General Safety Precautions
To avoid injury after a tornado:
- Continue to use your battery-powered radio or television for emergency information.
- Be careful when entering any structure that has been damaged.
- Wear sturdy shoes/boots, long sleeves and gloves when walking or working near debris.
- Be aware of dangers from exposed nails and broken glass.
- Do not touch downed power lines or objects in contact with downed lines. Report electrical hazards to the police and utility company.
- Use battery-powered lanterns, if possible, rather than candles to light homes without electrical power. If you use candles, make sure they are in safe holders away from curtains, paper, wood or other flammable items. Never leave a candle burning when you are out of the room.
- Never use generators, pressure washers, grills, camp stoves or other gasoline, propane, natural gas or charcoal-burning devices inside your home, basement, garage or camper – or even outside near an open window, door or vent. Carbon monoxide is an odorless, colorless gas that can cause sudden illness and death if you breathe it. These fumes can build up in your home, garage or camper and poison the people and animals inside. Seek prompt medical help if you feel dizzy, light-headed or nauseated.

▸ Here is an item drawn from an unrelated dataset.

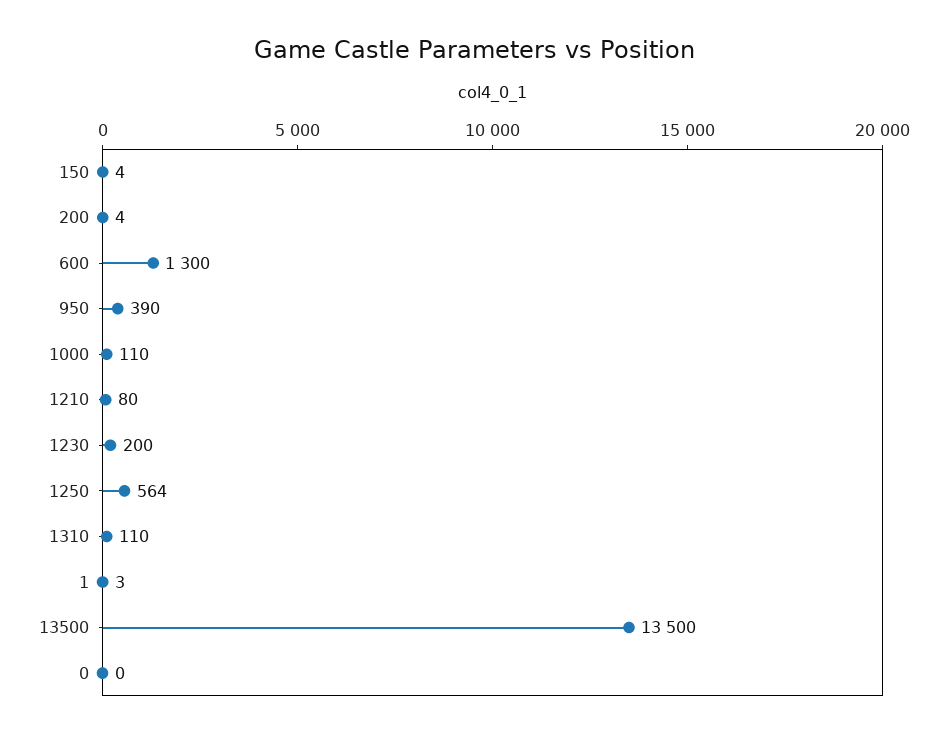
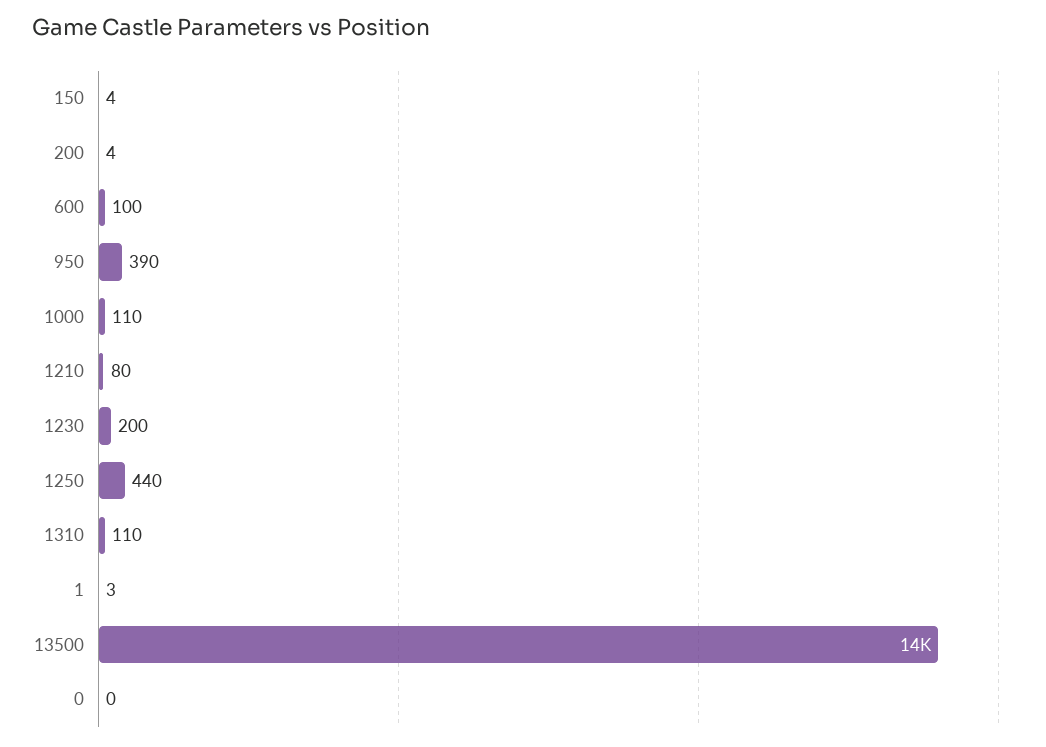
600: 1300 -> 100
1250: 564 -> 440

- Respond to requests for volunteer help by police, fire fighters, emergency management and relief groups. Just DO NOT GO into damaged areas unless help has been requested. You being there could slow down relief efforts.
Inspecting the Damage
- Be aware of possible structural, electrical or gas-leak hazards in your home. Call your local building inspectors for information on structural safety codes and standards. They may also offer tips on finding a trained contractor to do work for you.
- If you think there might be damage to your home, shut off electrical power, natural gas and propane tanks to stop any fires, electrocutions or explosions.

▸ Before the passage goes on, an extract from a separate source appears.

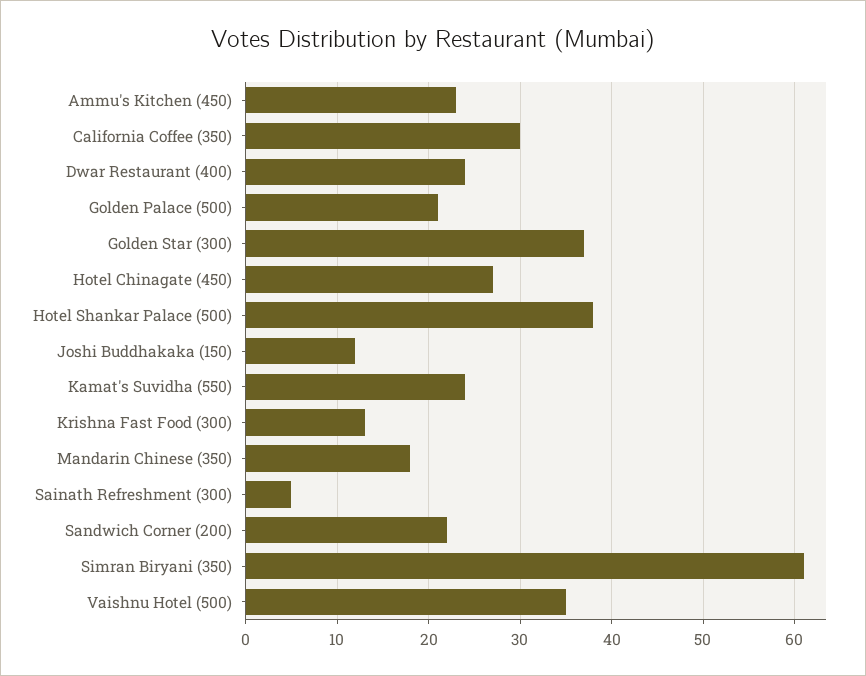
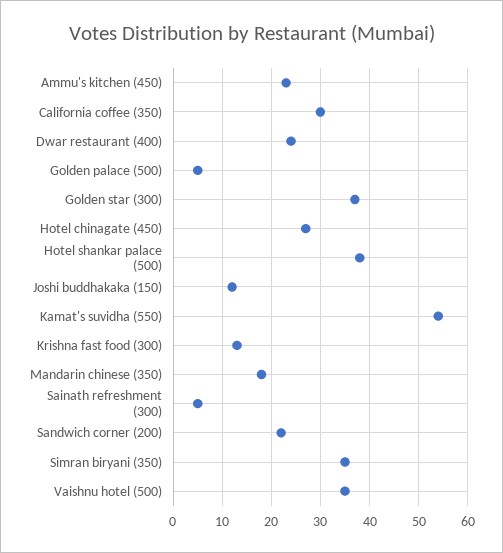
Golden Palace (500): 21 -> 5
Kamat's Suvidha (550): 24 -> 55
Simran Biryani (350): 61 -> 35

- If it is dark when you are checking your home, use a flashlight rather than a candle or torch to not have the risk of fire or explosion in a damaged home.

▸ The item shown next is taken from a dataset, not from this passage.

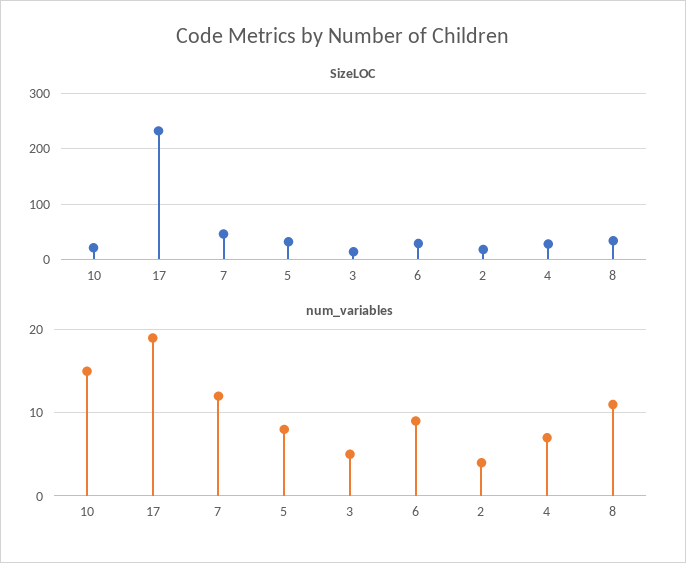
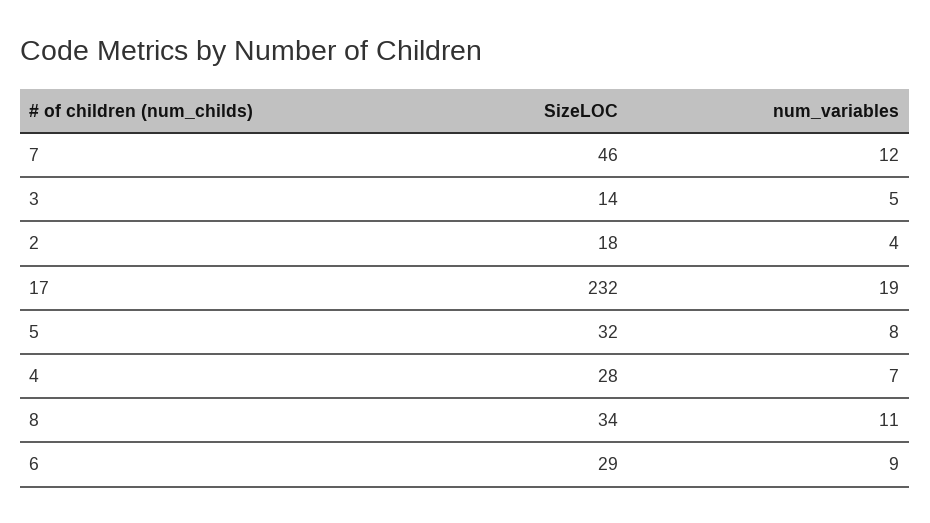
SizeLOC, 10: 20 -> none
num_variables, 10: 15 -> none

- If you see frayed wiring or sparks, or if there is an odor of something burning, quickly turn off the electrical system at the main circuit breaker.
- If you smell gas or suspect a leak, turn off the main gas valve, open all windows and leave the house quickly. Tell the gas company, the police or fire departments. DO NOT: turn on the lights, light matches, smoke or do anything that could cause a spark. Do not return to your house until you are told it is safe to do so.
More information on how to plan and get ready for a tornado can be found at:
- National Severe Storm Labs
- Tornado Protection - Selecting Refuge Areas in Buildings – Intended primarily to help building administrators, architects and engineers select the best available refuge areas in existing schools.
- How to Guides to Protect Your Property or Business from High Winds.
Listen to Local Officials
Learn about the emergency plans that have been made in your area by your state and local government. In any emergency, always listen to the orders given by local emergency management officials.